"The designation “Buddhism” originates in the West, not the East. In short, it is a construct of the minds of scholars in the West. There is no definitive evidence, for instance, that Tibetans, Indians, Sinhalese, or Chinese referred to or conceived of themselves as Buddhists before they were given this label by Westerners."What is the difference between Eastern Buddhism (India/China/Japanese/Thai/etc) if I got my geo' correct, and Western (Some parts of Europe/American/etc) Buddhism?
Olson, C. (2005). The Different Paths of Buddhism: A Narrative-Historical Introduction. Rutgers University Press.
"What many Americans and Europeans often understand by the term “Buddhism,” however, is actually a modern hybrid tradition with roots in the European Enlightenment no less than the Buddha’s enlightenment, in Romanticism and transcendentalism as much as the Pali canon, and in the clash of Asian cultures and colonial powers as much as in mindfulness and meditation."

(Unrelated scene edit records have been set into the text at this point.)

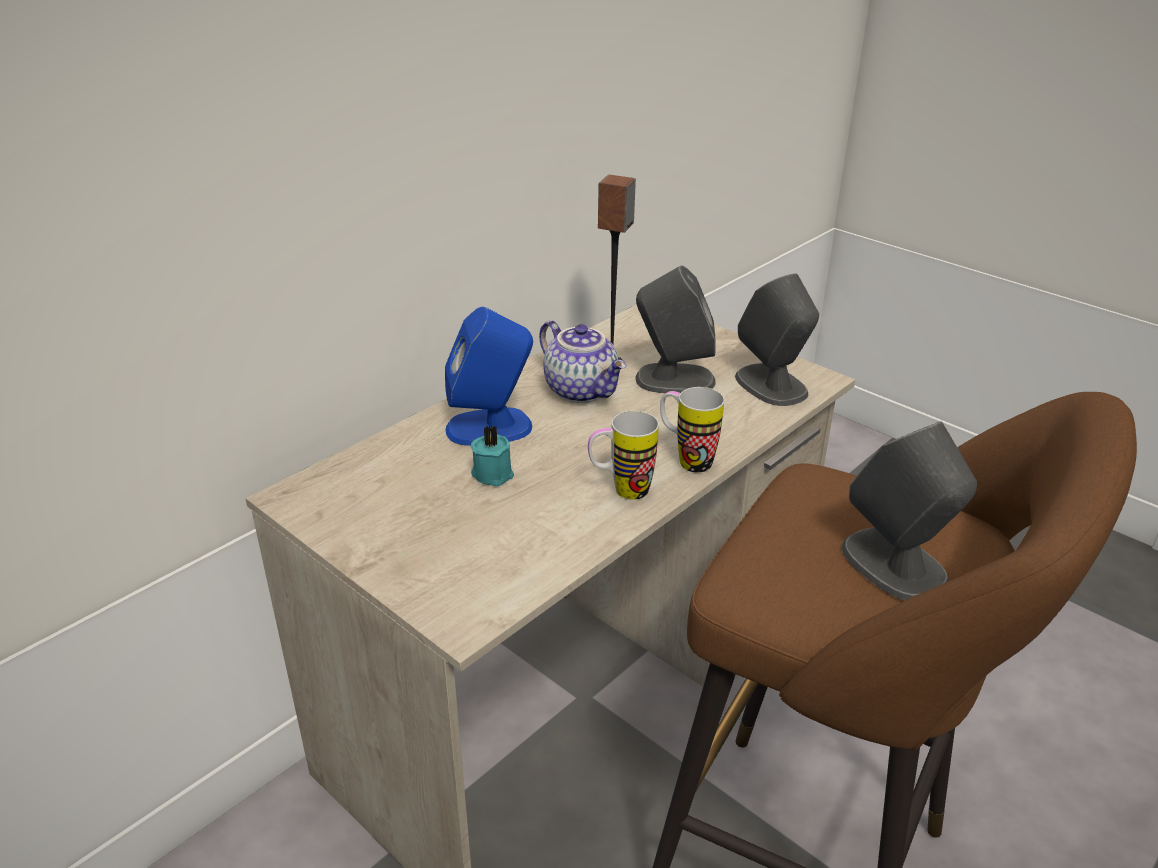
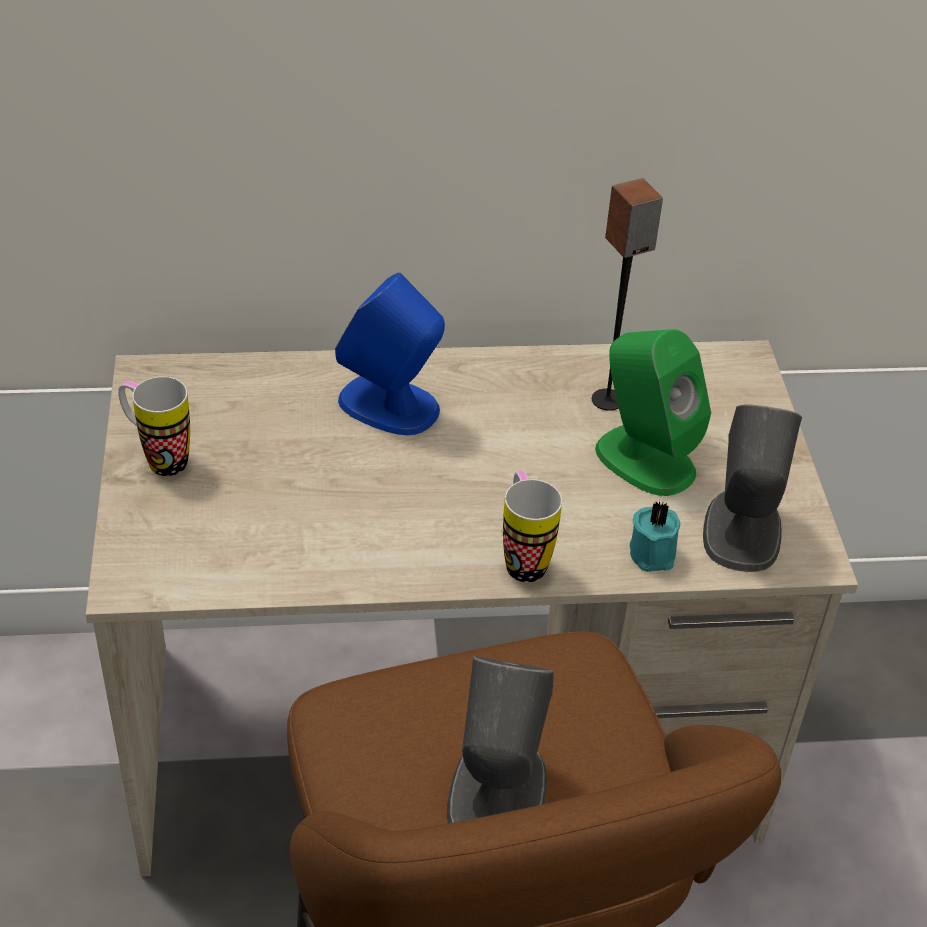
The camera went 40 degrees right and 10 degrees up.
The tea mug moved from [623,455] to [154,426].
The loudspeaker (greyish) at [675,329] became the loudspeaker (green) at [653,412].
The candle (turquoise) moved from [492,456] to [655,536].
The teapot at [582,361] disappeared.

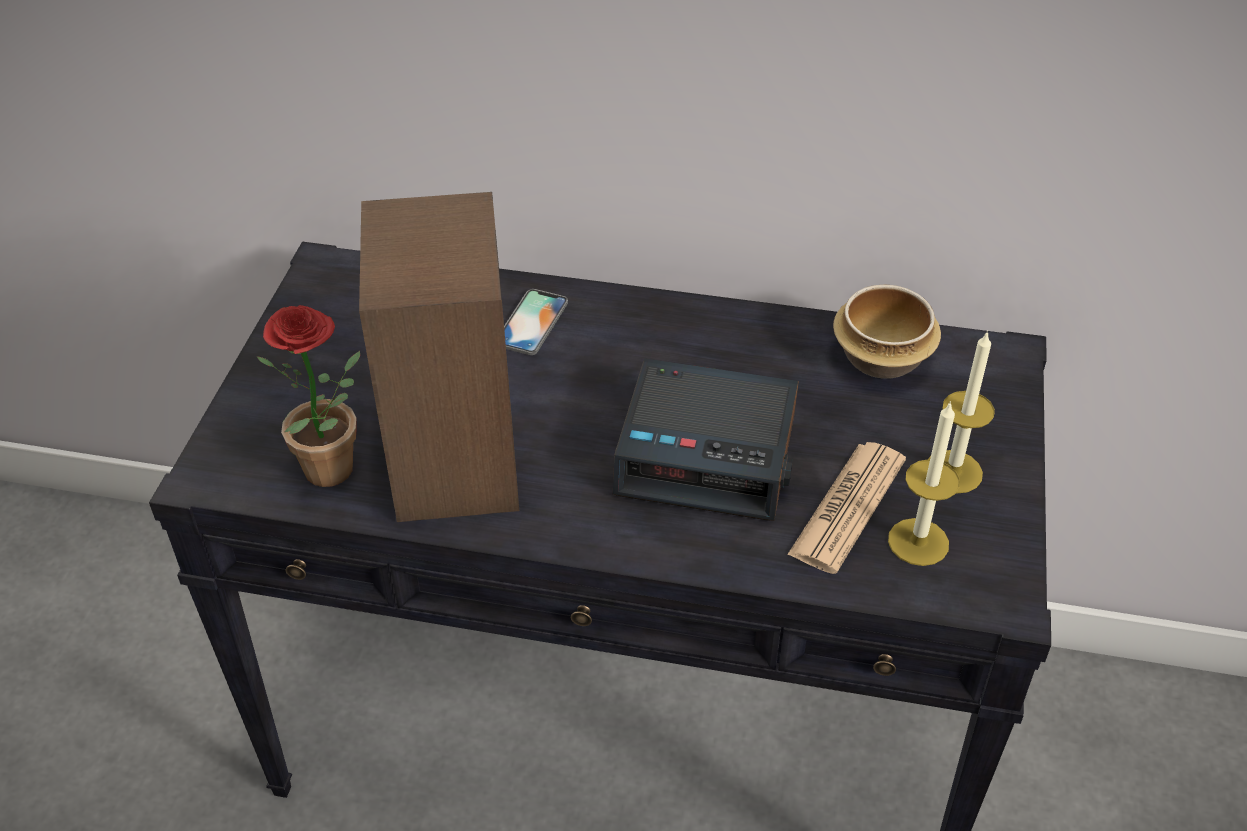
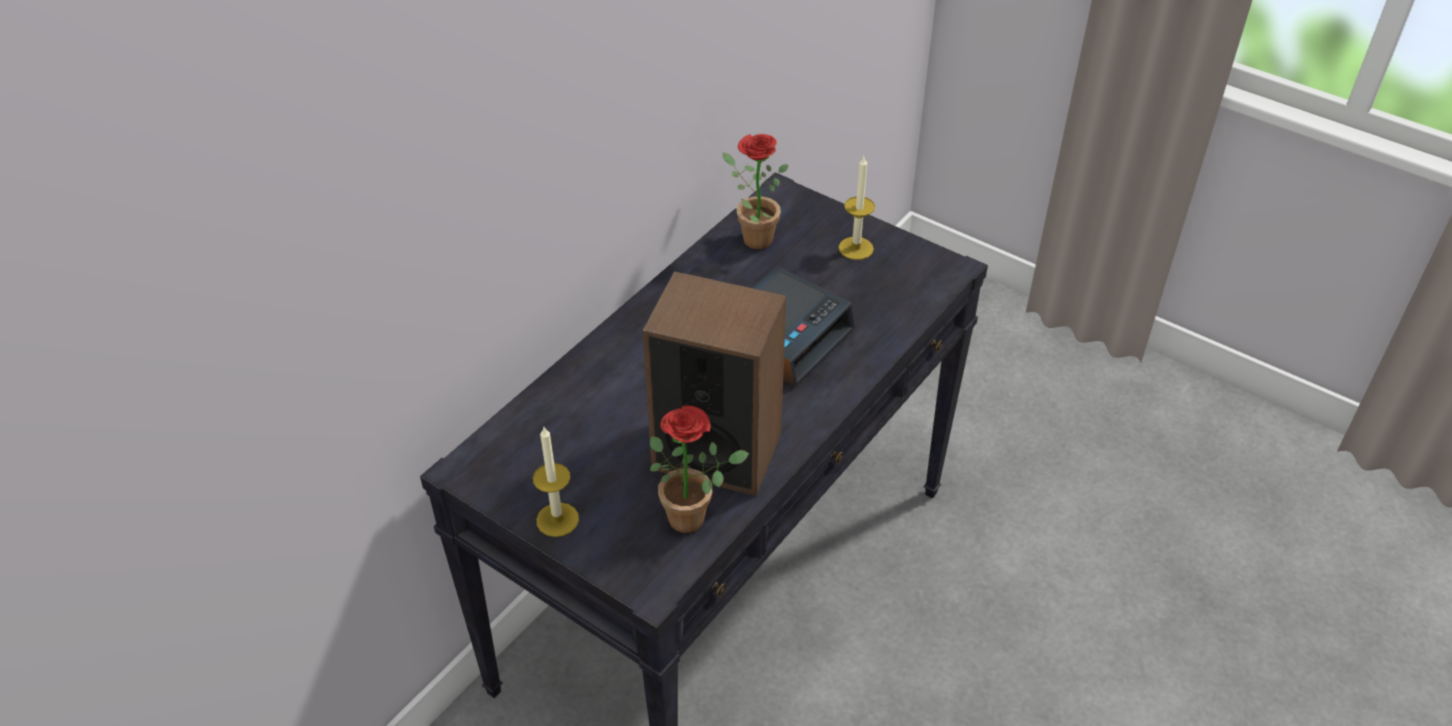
The camera went 65 degrees left and 0 degrees up.
The candle moved from [924,483] to [556,482].
The serving bowl at [887,332] was replaced by the plant in a pot at [755,191].
The telephone at [536,322] disappeared.
The daily paper at [846,508] disappeared.

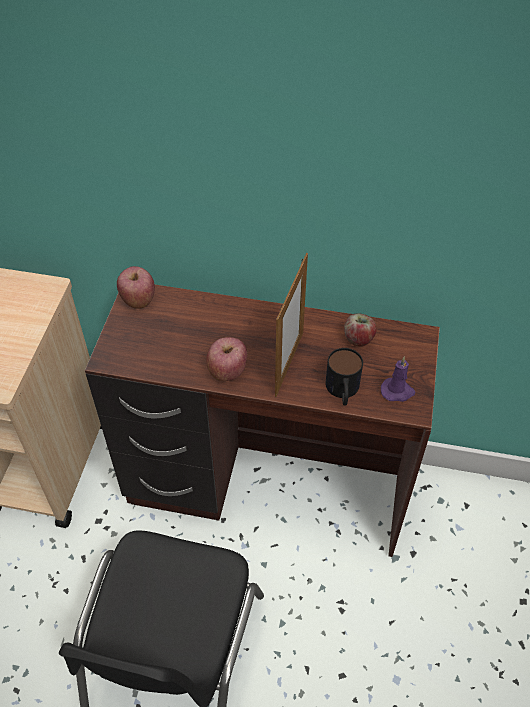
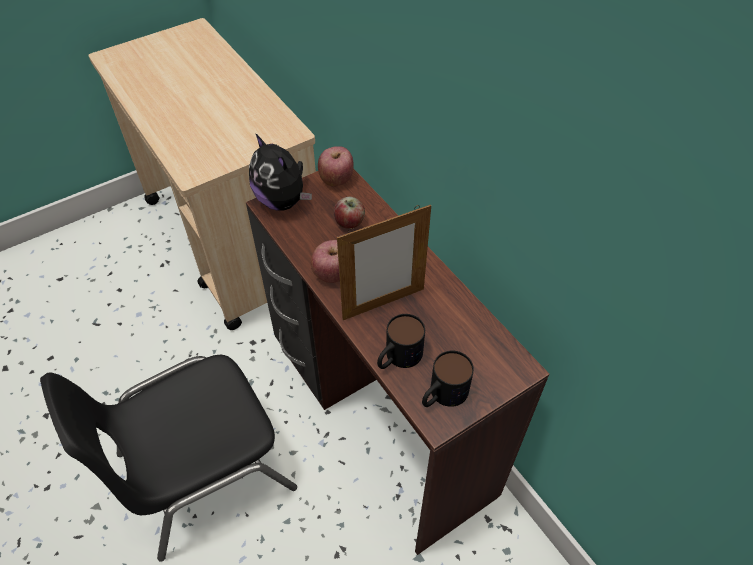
The camera went 45 degrees right and 0 degrees up.
The plush toy at [280,172] appeared.
The apple fruit moved from [360,329] to [349,212].
The candle (purplish) at [398,379] was replaced by the tea mug at [448,379].

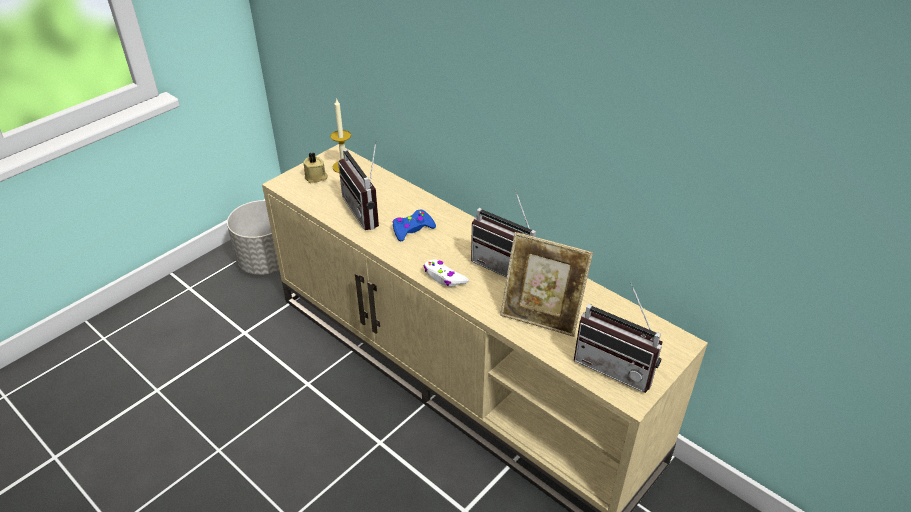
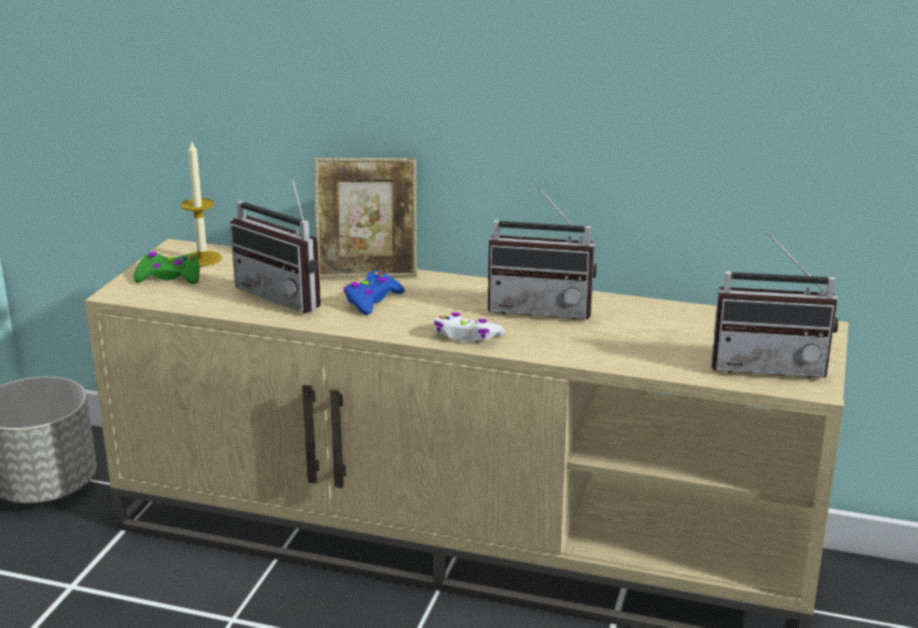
The camera went 25 degrees left and 15 degrees down.
The candle (beige) at [315,167] was replaced by the gamepad (green) at [167,268].
The picture frame moved from [546,284] to [365,218].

McMahan, D. L. (2008). The Making of Buddhist Modernism. Oxford University Press.
"the term ‘Buddhism’ seems to have arisen at around the same time as its sibling ‘Hinduism’, and it is by no means a straightforward task to find a meaningful version of the term (or indeed for the terms ‘religion’ or ‘mysticism’) in Asian languages. This is not, as has often been stated, merely a problem of translation but one of social identity. It is not clear that the Tibetans, the Sinhalese or the Chinese conceived of themselves as ‘Buddhists’ before they were so labelled by Westerners."
King, R. (1999). Orientalism and Religion: Postcolonial Theory, India and "The Mystic East". Routledge.